Engineers have completed major improvements on the Forth Viaduct in Stirling, extending the lifespan of the bridge. Quadrant Transport looks at how this will ensure that work on this scale won’t be needed for another 25 years.
Work began on the Forth Viaduct in January when engineers put up scaffolding along a 20-metre span of the 10-metre-high bridge. This allowed the structure to be encapsulated so critical steelwork repairs could occur, including removing and replacing 300 steel rivets.
A Permanent Walkway Has Been Installed
Other elements of work involved grit blasting to remove old paint and rust before completely repainting the metalwork, with over 4500m2 of paint used.

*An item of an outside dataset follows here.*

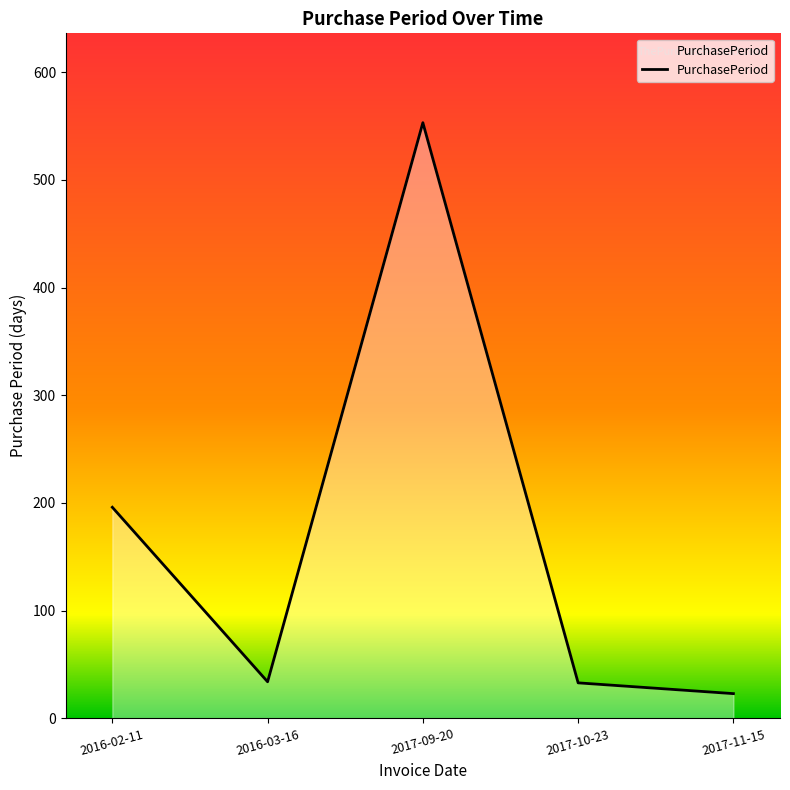

What position from the right is 2017-09-20?

3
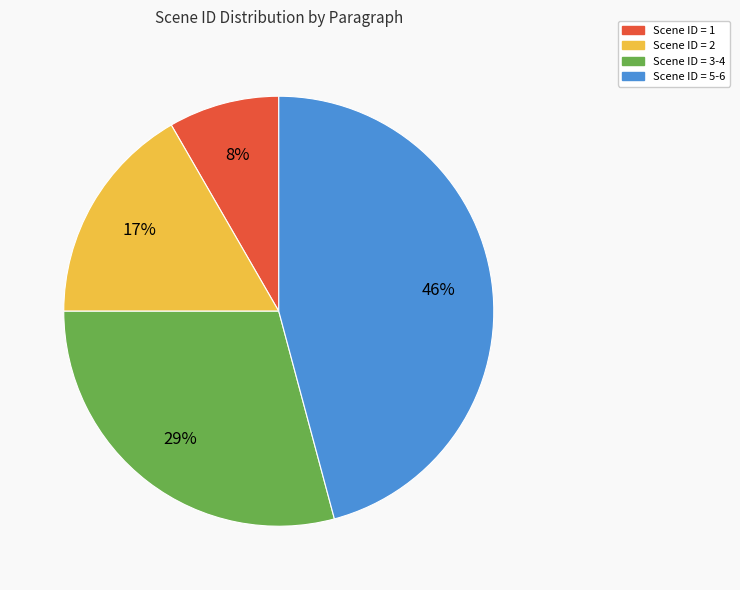

To the nearest percent, what is the average slice percentage?

25%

More than 100 tonnes of grit was used as well as 3000 litres of paint taking in excess of 6000 hours worked to complete the blasting and painting operations.
A new permanent walkway was installed through the structure, and it provides access for Network Rail engineers to undertake general maintenance to the viaduct when required.

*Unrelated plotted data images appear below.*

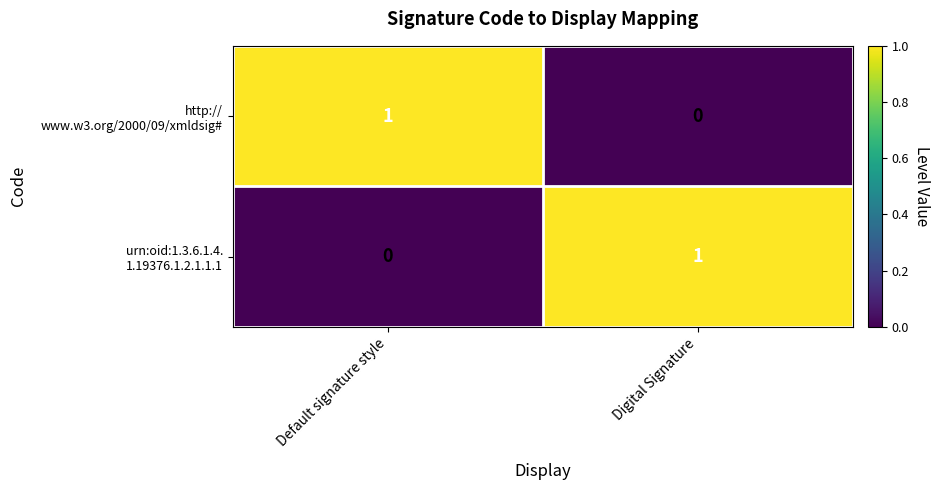

Count the number of data series in this chart.

2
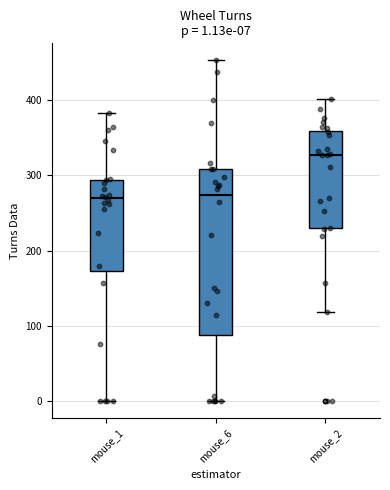

Which box is the tallest, from its lower edge to its upper edge?

mouse_6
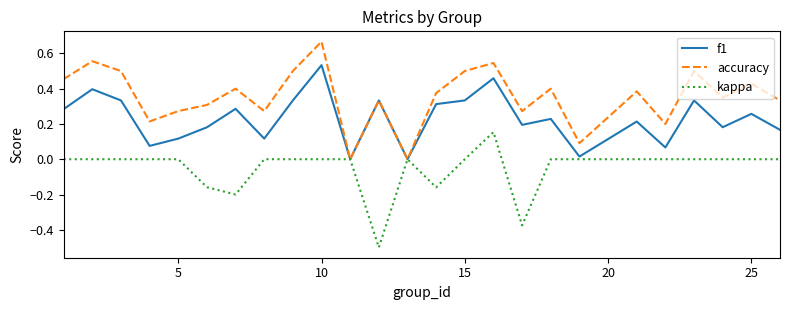

Count the kappa values in the range 0 to 1.

20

Now that work has been completed, Lovers Walk, which was closed to traffic for the duration of the project, has fully opened.
The Improvements Will Ensure The Forth Viaduct Is Future-proof
Allison Flanagan, Scheme Project Manager at Network Rail, said: “This work is part of a wider, rolling programme of renewals and improvements that are essential in allowing Network Rail to run a safe and reliable railway for passengers and freight customers.
“The Forth Viaduct was one of our more challenging projects given it spans a river. However, we are well versed in tasks of this nature, delivering time and again improvements that help protect our vital assets for years to come, as we won’t need to re-paint the viaduct for at least another to two decades.”
I would like to thank the community for their patience during delivery of the work, which for safety reasons also meant having a road closure and traffic management in place throughout. We’re very appreciative of their understanding.
The Forth Viaduct crosses the River Forth in Stirling, near Cambuskenneth, and the project is part of a wide-ranging bridge modernisation programme aimed at protecting and improving Scotland’s Railway, with over £4 billion being invested to increase reliability and improve performance.